All of the data must be retyped exactly, with nothing left out.

■ Material provided:
+ + +
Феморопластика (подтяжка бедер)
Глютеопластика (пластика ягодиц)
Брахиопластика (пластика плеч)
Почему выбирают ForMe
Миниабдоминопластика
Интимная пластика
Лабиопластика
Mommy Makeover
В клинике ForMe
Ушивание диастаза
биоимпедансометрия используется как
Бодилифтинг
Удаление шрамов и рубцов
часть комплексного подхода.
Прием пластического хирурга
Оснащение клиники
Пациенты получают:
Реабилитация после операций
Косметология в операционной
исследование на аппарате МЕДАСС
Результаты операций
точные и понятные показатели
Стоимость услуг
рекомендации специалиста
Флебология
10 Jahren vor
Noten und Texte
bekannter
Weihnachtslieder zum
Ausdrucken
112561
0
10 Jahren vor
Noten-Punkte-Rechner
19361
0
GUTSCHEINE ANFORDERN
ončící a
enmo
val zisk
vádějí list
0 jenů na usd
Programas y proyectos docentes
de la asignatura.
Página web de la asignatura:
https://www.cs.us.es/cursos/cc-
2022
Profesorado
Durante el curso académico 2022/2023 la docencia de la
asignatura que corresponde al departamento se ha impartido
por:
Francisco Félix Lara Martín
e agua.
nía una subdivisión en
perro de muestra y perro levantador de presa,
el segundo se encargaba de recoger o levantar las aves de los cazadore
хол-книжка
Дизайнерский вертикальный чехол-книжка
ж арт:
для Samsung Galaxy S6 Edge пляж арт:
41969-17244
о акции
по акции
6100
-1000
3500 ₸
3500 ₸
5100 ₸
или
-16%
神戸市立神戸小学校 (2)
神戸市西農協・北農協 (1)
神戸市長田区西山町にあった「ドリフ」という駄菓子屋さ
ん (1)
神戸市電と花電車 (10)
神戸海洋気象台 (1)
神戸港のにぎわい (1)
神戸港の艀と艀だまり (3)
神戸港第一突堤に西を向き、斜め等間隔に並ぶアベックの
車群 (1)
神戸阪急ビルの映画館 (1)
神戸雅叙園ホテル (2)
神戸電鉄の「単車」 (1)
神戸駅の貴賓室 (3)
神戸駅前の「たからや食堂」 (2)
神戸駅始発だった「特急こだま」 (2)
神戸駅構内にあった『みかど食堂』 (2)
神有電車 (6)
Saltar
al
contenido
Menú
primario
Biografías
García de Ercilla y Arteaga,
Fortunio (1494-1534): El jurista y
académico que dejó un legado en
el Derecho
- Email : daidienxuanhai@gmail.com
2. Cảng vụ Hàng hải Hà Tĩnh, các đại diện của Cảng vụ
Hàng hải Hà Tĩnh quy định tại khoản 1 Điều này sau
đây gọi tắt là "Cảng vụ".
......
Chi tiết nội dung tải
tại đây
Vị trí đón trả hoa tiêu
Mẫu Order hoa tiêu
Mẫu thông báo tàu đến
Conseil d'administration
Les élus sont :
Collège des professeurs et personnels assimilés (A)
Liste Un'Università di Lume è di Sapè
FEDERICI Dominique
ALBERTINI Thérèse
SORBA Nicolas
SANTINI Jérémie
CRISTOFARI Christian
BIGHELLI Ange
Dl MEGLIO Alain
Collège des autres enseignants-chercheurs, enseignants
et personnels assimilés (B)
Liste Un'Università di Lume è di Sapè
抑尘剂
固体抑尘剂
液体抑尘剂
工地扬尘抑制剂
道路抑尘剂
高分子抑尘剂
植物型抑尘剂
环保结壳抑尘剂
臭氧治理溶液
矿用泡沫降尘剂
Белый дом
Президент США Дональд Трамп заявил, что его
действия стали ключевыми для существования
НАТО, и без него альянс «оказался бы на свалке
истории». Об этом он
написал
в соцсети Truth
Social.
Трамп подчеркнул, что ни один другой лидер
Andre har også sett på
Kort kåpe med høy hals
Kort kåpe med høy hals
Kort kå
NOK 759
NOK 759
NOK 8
+ + +
■ Answer:
Феморопластика (подтяжка бедер)
Глютеопластика (пластика ягодиц)
Брахиопластика (пластика плеч)
Почему выбирают ForMe
Миниабдоминопластика
Интимная пластика
Лабиопластика
Mommy Makeover
В клинике ForMe
Ушивание диастаза
биоимпедансометрия используется как
Бодилифтинг
Удаление шрамов и рубцов
часть комплексного подхода.
Прием пластического хирурга
Оснащение клиники
Пациенты получают:
Реабилитация после операций
Косметология в операционной
исследование на аппарате МЕДАСС
Результаты операций
точные и понятные показатели
Стоимость услуг
рекомендации специалиста
Флебология
10 Jahren vor
Noten und Texte
bekannter
Weihnachtslieder zum
Ausdrucken
112561
0
10 Jahren vor
Noten-Punkte-Rechner
19361
0
GUTSCHEINE ANFORDERN
ončící a
enmo
val zisk
vádějí list
0 jenů na usd
Programas y proyectos docentes
de la asignatura.
Página web de la asignatura:
https://www.cs.us.es/cursos/cc-
2022
Profesorado
Durante el curso académico 2022/2023 la docencia de la
asignatura que corresponde al departamento se ha impartido
por:
Francisco Félix Lara Martín
e agua.
nía una subdivisión en
perro de muestra y perro levantador de presa,
el segundo se encargaba de recoger o levantar las aves de los cazadore
хол-книжка
Дизайнерский вертикальный чехол-книжка
ж арт:
для Samsung Galaxy S6 Edge пляж арт:
41969-17244
о акции
по акции
6100
-1000
3500 ₸
3500 ₸
5100 ₸
или
-16%
神戸市立神戸小学校 (2)
神戸市西農協・北農協 (1)
神戸市長田区西山町にあった「ドリフ」という駄菓子屋さ
ん (1)
神戸市電と花電車 (10)
神戸海洋気象台 (1)
神戸港のにぎわい (1)
神戸港の艀と艀だまり (3)
神戸港第一突堤に西を向き、斜め等間隔に並ぶアベックの
車群 (1)
神戸阪急ビルの映画館 (1)
神戸雅叙園ホテル (2)
神戸電鉄の「単車」 (1)
神戸駅の貴賓室 (3)
神戸駅前の「たからや食堂」 (2)
神戸駅始発だった「特急こだま」 (2)
神戸駅構内にあった『みかど食堂』 (2)
神有電車 (6)
Saltar
al
contenido
Menú
primario
Biografías
García de Ercilla y Arteaga,
Fortunio (1494-1534): El jurista y
académico que dejó un legado en
el Derecho
- Email : daidienxuanhai@gmail.com
2. Cảng vụ Hàng hải Hà Tĩnh, các đại diện của Cảng vụ
Hàng hải Hà Tĩnh quy định tại khoản 1 Điều này sau
đây gọi tắt là "Cảng vụ".
......
Chi tiết nội dung tải
tại đây
Vị trí đón trả hoa tiêu
Mẫu Order hoa tiêu
Mẫu thông báo tàu đến
Conseil d'administration
Les élus sont :
Collège des professeurs et personnels assimilés (A)
Liste Un'Università di Lume è di Sapè
FEDERICI Dominique
ALBERTINI Thérèse
SORBA Nicolas
SANTINI Jérémie
CRISTOFARI Christian
BIGHELLI Ange
Dl MEGLIO Alain
Collège des autres enseignants-chercheurs, enseignants
et personnels assimilés (B)
Liste Un'Università di Lume è di Sapè
抑尘剂
固体抑尘剂
液体抑尘剂
工地扬尘抑制剂
道路抑尘剂
高分子抑尘剂
植物型抑尘剂
环保结壳抑尘剂
臭氧治理溶液
矿用泡沫降尘剂
Белый дом
Президент США Дональд Трамп заявил, что его
действия стали ключевыми для существования
НАТО, и без него альянс «оказался бы на свалке
истории». Об этом он
написал
в соцсети Truth
Social.
Трамп подчеркнул, что ни один другой лидер
Andre har også sett på
Kort kåpe med høy hals
Kort kåpe med høy hals
Kort kå
NOK 759
NOK 759
NOK 8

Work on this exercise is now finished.